Kitekraft enters into a new phase towards building commercially available flying wind turbines. After laying the ground work with research at the Technical University of Munich and continuing with extensive prototyping after spinning out into Kitekraft, we are excited to present our new, fully integrated prototype, bringing together kite and ground station. After several iterations and extensive integration testing, the system is now operating as one unit, capable of all operations our commercial product will perform. This system is now a fully functional test platform for our further development as our focus shifts from the conceptual work towards improving reliability and efficiency instead. This represents a step change in our ability to test and fly our kites, greatly accelerating our development.
This new status comes after two months which have been the most successful in Kitekraft’s development ever. We completed several successful test days with separate flights of varying length. All these tests were performed over the full operational envelope and with our fully integrated system of ground station, tether and kite. As has been standard for quite sometime, all tests were executed autonomously by our proprietary software with just highest-level commands (like “start into hover”, “start into figure-eight flight”), and specific controller changes, as part of the test regime, being given “by hand.” All recent flights were stopped on our own terms and only out of precautions to review flight and system data.
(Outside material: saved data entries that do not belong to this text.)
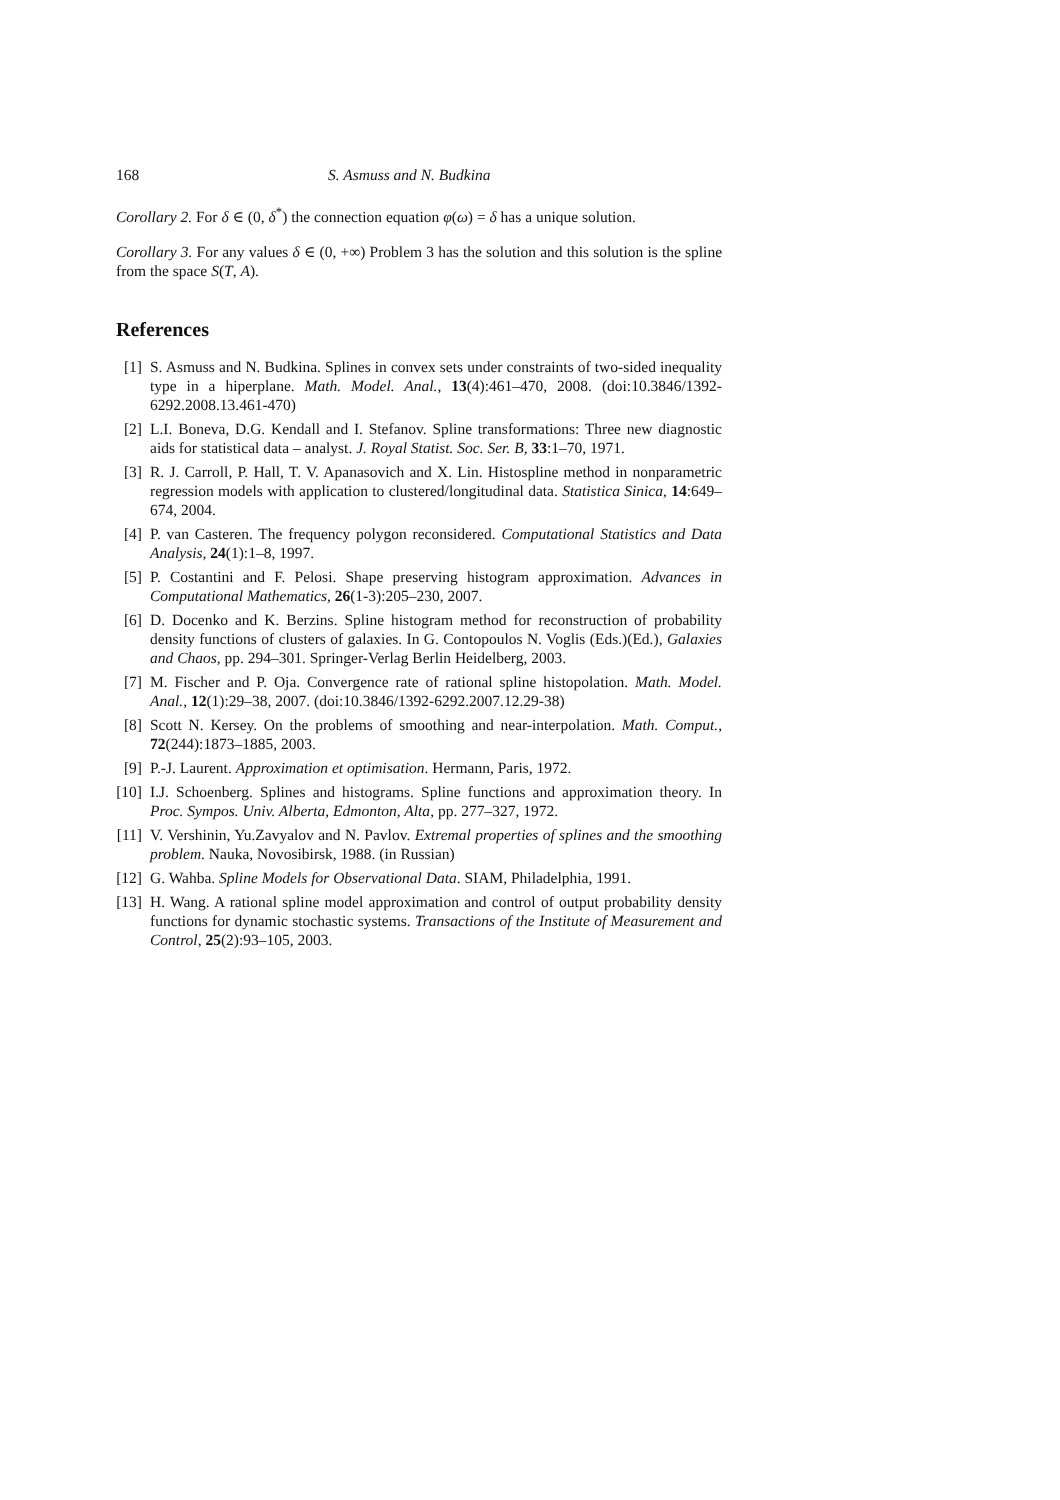168 S. Asmuss and N. Budkina
Corollary 2. For δ ∈ (0, δ<sup>*</sup>) the connection equation φ(ω) = δ has a unique solution.
Corollary 3. For any values δ ∈ (0, +∞) Problem 3 has the solution and this solution is the spline from the space S(T, A).
References
[1] S. Asmuss and N. Budkina. Splines in convex sets under constraints of two-sided inequality type in a hiperplane. Math. Model. Anal., 13(4):461–470, 2008. (doi:10.3846/1392-6292.2008.13.461-470)
[2] L.I. Boneva, D.G. Kendall and I. Stefanov. Spline transformations: Three new diagnostic aids for statistical data – analyst. J. Royal Statist. Soc. Ser. B, 33:1–70, 1971.
[3] R. J. Carroll, P. Hall, T. V. Apanasovich and X. Lin. Histospline method in nonparametric regression models with application to clustered/longitudinal data. Statistica Sinica, 14:649–674, 2004.
[4] P. van Casteren. The frequency polygon reconsidered. Computational Statistics and Data Analysis, 24(1):1–8, 1997.
[5] P. Costantini and F. Pelosi. Shape preserving histogram approximation. Advances in Computational Mathematics, 26(1-3):205–230, 2007.
[6] D. Docenko and K. Berzins. Spline histogram method for reconstruction of probability density functions of clusters of galaxies. In G. Contopoulos N. Voglis (Eds.)(Ed.), Galaxies and Chaos, pp. 294–301. Springer-Verlag Berlin Heidelberg, 2003.
[7] M. Fischer and P. Oja. Convergence rate of rational spline histopolation. Math. Model. Anal., 12(1):29–38, 2007. (doi:10.3846/1392-6292.2007.12.29-38)
[8] Scott N. Kersey. On the problems of smoothing and near-interpolation. Math. Comput., 72(244):1873–1885, 2003.
[9] P.-J. Laurent. Approximation et optimisation. Hermann, Paris, 1972.
[10] I.J. Schoenberg. Splines and histograms. Spline functions and approximation theory. In Proc. Sympos. Univ. Alberta, Edmonton, Alta, pp. 277–327, 1972.
[11] V. Vershinin, Yu.Zavyalov and N. Pavlov. Extremal properties of splines and the smoothing problem. Nauka, Novosibirsk, 1988. (in Russian)
[12] G. Wahba. Spline Models for Observational Data. SIAM, Philadelphia, 1991.
[13] H. Wang. A rational spline model approximation and control of output probability density functions for dynamic stochastic systems. Transactions of the Institute of Measurement and Control, 25(2):93–105, 2003.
Flight phases within all tests included the following operational phases as they would also be seen in every product version.
- VTOL take-off from the ground station perch.
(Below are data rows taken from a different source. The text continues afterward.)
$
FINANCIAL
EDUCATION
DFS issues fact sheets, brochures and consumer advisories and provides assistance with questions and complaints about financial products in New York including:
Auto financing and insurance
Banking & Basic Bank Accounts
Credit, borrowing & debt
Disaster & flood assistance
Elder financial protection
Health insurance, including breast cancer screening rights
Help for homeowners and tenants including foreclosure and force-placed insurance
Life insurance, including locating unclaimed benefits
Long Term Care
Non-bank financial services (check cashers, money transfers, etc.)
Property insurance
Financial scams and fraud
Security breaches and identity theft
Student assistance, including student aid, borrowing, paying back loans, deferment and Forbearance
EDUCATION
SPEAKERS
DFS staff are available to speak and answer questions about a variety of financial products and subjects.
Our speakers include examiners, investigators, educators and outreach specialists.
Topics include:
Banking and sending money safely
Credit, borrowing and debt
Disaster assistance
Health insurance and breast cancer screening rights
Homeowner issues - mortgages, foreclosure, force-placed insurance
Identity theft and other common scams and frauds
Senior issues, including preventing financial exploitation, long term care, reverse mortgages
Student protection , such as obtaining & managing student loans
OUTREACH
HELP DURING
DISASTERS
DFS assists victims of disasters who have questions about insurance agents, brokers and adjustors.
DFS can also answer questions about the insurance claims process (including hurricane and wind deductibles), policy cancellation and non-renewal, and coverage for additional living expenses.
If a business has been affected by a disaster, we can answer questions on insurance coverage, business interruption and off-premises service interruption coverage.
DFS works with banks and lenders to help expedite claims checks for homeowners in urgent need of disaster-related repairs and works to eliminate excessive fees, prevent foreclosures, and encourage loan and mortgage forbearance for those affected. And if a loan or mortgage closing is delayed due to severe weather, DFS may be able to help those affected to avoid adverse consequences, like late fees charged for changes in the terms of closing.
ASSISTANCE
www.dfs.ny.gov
- Hovering away from the ground station while reeling out the tether to its full extension.
- Rotating landing perch to the back.
- Transition into the figure-eight flight.
- Figure-eight flight.
- Transition out of the figure-eight flight to hover.
- Rotating landing perch to front, catching the tether.
- Reeling in the tether.
- VTOL landing.
This brings together different development efforts over the last years. We have already been flying our kite in figure-eight flight for a while. This was done though without a functional ground station and instead with something you could rather describe as a ground anchor. Since we had no winch, we needed to start with an extended tether from the field. Nonetheless, we were able to demonstrate stable flight and prove kite design, aerodynamics, power- and microelectronics as well as the control systems. On a separate track we had already developed first versions of the ground station and tested indoor take-off and landing. Those tests led to several design iterations and finally to the current ground station prototype with which we could start integration testing of the full system in the summer of last year. In fall we completed the first crosswind flight with all steps of the ground station. By March this year we integrated waterproof cabinets and lots of redundancies to the ground station and were able to fly as planned.
Reaching this development step is crucial and brings us much closer to developing a first commercially available system. Commercial viability is closely tied to flight hours and operational experience. To properly develop airborne wind energy systems, make them safe, reliable and efficient, the system needs be understood and tested in its entirety. Flying more is the way to go. It is not just needed for the development though, flying more helps to de-risk the technology for our customers, regulators, insurers as well as financing partners. All is needed to let this technology take off. Our fully integrated prototype is the enabler for exactly that, flying more, improving controls, increasing reliability, and ensuring efficiency.
The technical achievements are accompanied and enabled by our fundraise last year which led to a doubling of team size and allowed us to move into our new office and workshop at the beginning of the year. In the coming months we will push our system to its boundaries while continuously implement improvements. This includes further redundancies, control system updates, testing and implementation of new and efficient rotors, connecting our current test site to the grid and improving our simulation environment. These steps lead towards the upscaling of the prototype, doubling the wingspan to 5m, with which we significantly increase the system’s efficiency and proof the system’s power curves.
We are excited for what is to come. Onwards and upwards!